I don't know Ted personally, so I have to assess him through second hand accounts from others and from his own personal writings. To me, he seems like someone who has made errors in his past and is now trying to make the best of his present by doing what he considers the correct course of action now. Like all of us, he can't undo his past mistakes, but he can try to make amends for those errors by doing better in the now. His recent writings mostly put him on my side in this cultural war we are engaged in, so I try not to judge him too harshly for his error ridden history. You may be right when you speculate that had he not gotten a deferment and had entered the service, then one of your friends might still be alive to help celebrate your old age, but then again maybe not. Ted might have gone in, and died instead of your friend, but that friend might have then come home and been killed in a car wreck or become another John Kerry. Speculation about alternative choices always have at least two sides. That is why I don't like to speculate after the fact. It just does not do anyone any good.
Ted has a very outrageous personality, and I can understand why you have some antipathy for him. I just hope that you don't have that same antipathy for all of us in that same age range who didn't serve. And to be totally honest here, many of us who drew high numbers in the lottery mentioned above felt we had been blessed and given a new lease on life, myself included. Looking back, I feel some shame for having felt that way, but when you are young and your life is in front of you, sometimes abstract concepts like honor and integrity and service to others aren't the force in your life that they will become later on. In a way, I envy those who were drafted during that time because they learned those abstracts a lot sooner than the rest of us. Their innocence died much sooner so that ours could be extended, and for that, I again say thank you.
First - the term chickenhawk should only be applied to those who go to illegal or suspect lengths to avoid duty when called upon and then later become hawks for going to war or enlarging the war.

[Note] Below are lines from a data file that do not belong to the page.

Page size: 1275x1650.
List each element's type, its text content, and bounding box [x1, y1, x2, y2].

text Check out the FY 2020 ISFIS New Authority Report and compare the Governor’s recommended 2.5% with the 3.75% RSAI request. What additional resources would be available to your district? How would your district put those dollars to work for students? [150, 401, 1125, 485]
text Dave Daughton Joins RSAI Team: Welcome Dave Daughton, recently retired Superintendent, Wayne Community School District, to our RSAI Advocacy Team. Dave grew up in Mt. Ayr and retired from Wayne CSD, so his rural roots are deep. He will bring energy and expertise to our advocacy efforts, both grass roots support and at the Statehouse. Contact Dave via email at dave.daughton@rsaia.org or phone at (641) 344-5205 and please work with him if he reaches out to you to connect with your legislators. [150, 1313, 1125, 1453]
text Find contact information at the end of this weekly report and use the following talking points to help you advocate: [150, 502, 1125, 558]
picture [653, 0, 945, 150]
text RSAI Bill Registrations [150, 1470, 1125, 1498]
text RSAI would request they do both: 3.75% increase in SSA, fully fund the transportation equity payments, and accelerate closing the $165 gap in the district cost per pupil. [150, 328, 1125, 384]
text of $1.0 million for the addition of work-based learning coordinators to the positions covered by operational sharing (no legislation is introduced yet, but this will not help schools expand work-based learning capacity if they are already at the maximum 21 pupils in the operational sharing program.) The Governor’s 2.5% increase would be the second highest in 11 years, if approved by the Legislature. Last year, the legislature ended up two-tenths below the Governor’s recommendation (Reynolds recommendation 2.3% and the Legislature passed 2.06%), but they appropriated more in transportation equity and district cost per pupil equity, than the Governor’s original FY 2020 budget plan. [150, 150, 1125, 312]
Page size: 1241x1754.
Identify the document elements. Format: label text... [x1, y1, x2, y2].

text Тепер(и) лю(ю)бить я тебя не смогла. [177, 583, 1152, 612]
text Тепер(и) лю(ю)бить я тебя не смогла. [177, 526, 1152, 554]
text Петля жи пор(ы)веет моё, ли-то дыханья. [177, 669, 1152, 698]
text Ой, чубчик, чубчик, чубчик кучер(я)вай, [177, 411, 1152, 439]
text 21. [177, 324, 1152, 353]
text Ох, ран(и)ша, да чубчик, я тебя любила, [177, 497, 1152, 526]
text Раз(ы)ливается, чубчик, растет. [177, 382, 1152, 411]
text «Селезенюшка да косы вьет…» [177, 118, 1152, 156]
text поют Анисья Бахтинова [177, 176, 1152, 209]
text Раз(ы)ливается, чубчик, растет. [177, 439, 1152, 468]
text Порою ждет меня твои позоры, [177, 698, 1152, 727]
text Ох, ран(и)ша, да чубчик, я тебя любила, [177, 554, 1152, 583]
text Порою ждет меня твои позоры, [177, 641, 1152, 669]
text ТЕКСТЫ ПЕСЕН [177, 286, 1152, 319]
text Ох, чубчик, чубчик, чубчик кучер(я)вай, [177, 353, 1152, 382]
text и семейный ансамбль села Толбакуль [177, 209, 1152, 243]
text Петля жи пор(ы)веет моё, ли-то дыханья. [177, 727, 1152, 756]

So that is a designation that doesn’t apply in your case..
You were never called upon.. Be grateful, not regretful.
Secondly - I too was an avid hunter and even more, loved to fish.
That all stopped when I came home.. Life became too precious to destroy for sport or recreation.
But I don’t begrudge folks who do... It’s my quirk, not theirs. I still own and love guns. One of my favorite pastimes is to shoot the hell out of paper, tin cans and rotten oranges with my grandchildren.
And, you’re right about the difference between a private person who remains so, and a public celebrity presenting themselves as a Gung Ho, ass kicking, gun waving, Rambo VII HMFIC — compared to the reality of what they were when their Nation called upon them to be a man - and they weren’t.
Nugent always struck me as the worst kind of REMF.
If I’m wrong about the man - I’ll feel terrible. But for now - I choose to dislike him for what I believe to be true about him. Frankly, I’m now too damned old to really care what is true or false -— I am now a prisoner of my emotions and automatic reflexes and find that I am ruled by them.
Nugent could be doing all the good things and mouthing all the good positions in support of the Nation, our Military and conservative ideals without all the false bravado which he has never demonstrated in real life — and I could still respect him.. As it is, I most certainly don’t.
Do I expect folks to have been always perfect - to respect them? Of course not. Have I done things I’m not proud of? Of course I have. But I am not a public figure and I don’t presume to behave in public as a person I am not.
I don’t really believe that those I lost would have been spared if any of the “men” had not run to Canada or had daddy pull strings for a deferment or could afford to be in college or stoop to the measures that Nugent himself described to the press. (And then later said he lied about it) Hell, I guess some folks even lie to their diary.
It’s just that I KNOW the caliber and measure of some of the men whose lives were cut short - and they were and still are better men than the assholes who ran from duty and most especially Nugent. It strikes me as incredibly cruel and unfair that some severely flawed men live long and prosperous lives, while the finest among us were cut down in their youth.
Right or wrong - Nugent has become my shit magnet.
Right or wrong - Nugent is a hero to many, I’m not among them.